PLYMOUTH – Residents of both Bourne and Plymouth gathered in Town Hall Wednesday night to ask the Board of Health for help in their fight against the three Future Generation Wind turbines along Route 25.
A handful of members of the Buzzards Bay Citizens Action Committee and their neighbors in Plymouth argued that the town’s lack of related health bylaws made it possible for the turbines to be built. Since the turbines started spinning in June, neighbors say they have disrupted their sleep patterns and caused stress.
When Ian Davies, the chairman of the committee, had students from the Massachusetts Maritime Academy help with yard work at his home near the turbines across Buttermilk Bay, they commented that it was like being at Logan Airport, he said.
“The fact that Plymouth doesn’t have them (bylaws), it’s mind boggling,” said Lawrence McGrath, a Plymouth attorney who lives near the turbines located on the Mann cranberry bog.
The turbines could not have been built in Bourne without a variance, but the developers wisely chose to locate them on the bog just over the town line in Plymouth, he said.
The town of Bourne filed a lawsuit against Future Generation Wind, arguing that because the turbines are on a lot that is partially in Bourne, they should be subject to the town’s bylaws. A Barnstable Superior Court judge dismissed the case, saying that since they are all located in Plymouth, Bourne officials have no say. But the judge left it open for the town to seek additional action.

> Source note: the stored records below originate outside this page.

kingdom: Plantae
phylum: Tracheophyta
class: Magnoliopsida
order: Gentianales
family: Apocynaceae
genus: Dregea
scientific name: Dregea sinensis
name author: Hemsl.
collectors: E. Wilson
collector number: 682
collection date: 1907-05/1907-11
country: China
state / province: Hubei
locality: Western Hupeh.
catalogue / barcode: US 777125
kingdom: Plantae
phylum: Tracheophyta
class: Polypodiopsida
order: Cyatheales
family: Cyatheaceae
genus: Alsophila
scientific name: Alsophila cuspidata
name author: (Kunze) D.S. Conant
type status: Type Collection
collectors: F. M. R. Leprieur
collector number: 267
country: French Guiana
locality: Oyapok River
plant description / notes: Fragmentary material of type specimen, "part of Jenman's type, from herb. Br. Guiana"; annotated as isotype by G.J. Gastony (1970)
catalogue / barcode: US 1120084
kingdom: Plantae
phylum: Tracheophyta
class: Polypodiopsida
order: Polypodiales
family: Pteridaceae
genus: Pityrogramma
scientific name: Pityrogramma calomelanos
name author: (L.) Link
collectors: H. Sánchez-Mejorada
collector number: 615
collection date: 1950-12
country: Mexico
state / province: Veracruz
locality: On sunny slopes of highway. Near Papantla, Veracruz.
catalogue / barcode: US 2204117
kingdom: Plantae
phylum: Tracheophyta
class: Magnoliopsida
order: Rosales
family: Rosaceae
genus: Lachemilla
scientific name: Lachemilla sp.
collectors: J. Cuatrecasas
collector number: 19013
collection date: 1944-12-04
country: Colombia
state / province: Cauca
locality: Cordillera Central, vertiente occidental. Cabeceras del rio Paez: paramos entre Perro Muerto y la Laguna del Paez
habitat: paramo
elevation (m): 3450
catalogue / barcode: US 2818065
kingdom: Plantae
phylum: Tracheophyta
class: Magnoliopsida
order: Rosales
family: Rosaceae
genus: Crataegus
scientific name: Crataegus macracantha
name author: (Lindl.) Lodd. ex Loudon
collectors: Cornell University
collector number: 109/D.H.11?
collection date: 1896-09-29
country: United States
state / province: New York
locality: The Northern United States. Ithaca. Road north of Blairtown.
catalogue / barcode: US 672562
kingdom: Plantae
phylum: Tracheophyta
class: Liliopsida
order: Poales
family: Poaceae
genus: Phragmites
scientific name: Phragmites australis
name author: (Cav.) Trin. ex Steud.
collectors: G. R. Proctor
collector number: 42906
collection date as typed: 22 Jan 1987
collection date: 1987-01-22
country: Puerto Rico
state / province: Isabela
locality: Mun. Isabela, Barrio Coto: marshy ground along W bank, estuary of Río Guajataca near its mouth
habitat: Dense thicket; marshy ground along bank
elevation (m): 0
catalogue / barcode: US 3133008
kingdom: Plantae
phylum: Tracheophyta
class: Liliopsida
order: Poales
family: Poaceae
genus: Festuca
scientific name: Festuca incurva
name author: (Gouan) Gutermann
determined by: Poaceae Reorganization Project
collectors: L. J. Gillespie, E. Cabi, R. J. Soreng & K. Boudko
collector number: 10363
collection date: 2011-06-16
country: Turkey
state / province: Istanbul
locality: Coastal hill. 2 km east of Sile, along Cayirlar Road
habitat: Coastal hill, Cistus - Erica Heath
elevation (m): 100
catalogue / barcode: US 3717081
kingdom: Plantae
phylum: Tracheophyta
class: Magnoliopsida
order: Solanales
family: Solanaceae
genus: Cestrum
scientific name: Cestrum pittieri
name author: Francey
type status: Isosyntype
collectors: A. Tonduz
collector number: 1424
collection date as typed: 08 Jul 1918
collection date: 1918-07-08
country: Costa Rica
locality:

“Nevertheless, a Board of Health has broad powers to regulate and prevent nuisances that affect the public health,” Judge Gary Nickerson wrote in his decision this spring. “It remains to be seen as to whether the operation of the wind turbines will constitute a nuisance which affects the health of inhabitants of Bourne, and, if so, whether the Board takes lawful action thereon.”
Plymouth Board of Health member Richard Manfredi suggested that the residents go to the building department, because Plymouth has zoning regulations for turbines.
The board, which had dwindled to only two members after lengthy hearings on horses and poultry, accepted models of other town’s turbine bylaws from McGrath to study. There are five members on the board; three members are required for a quorum.
“We’ll do whatever we can for you,” Manfredi said. “Things like this take time.”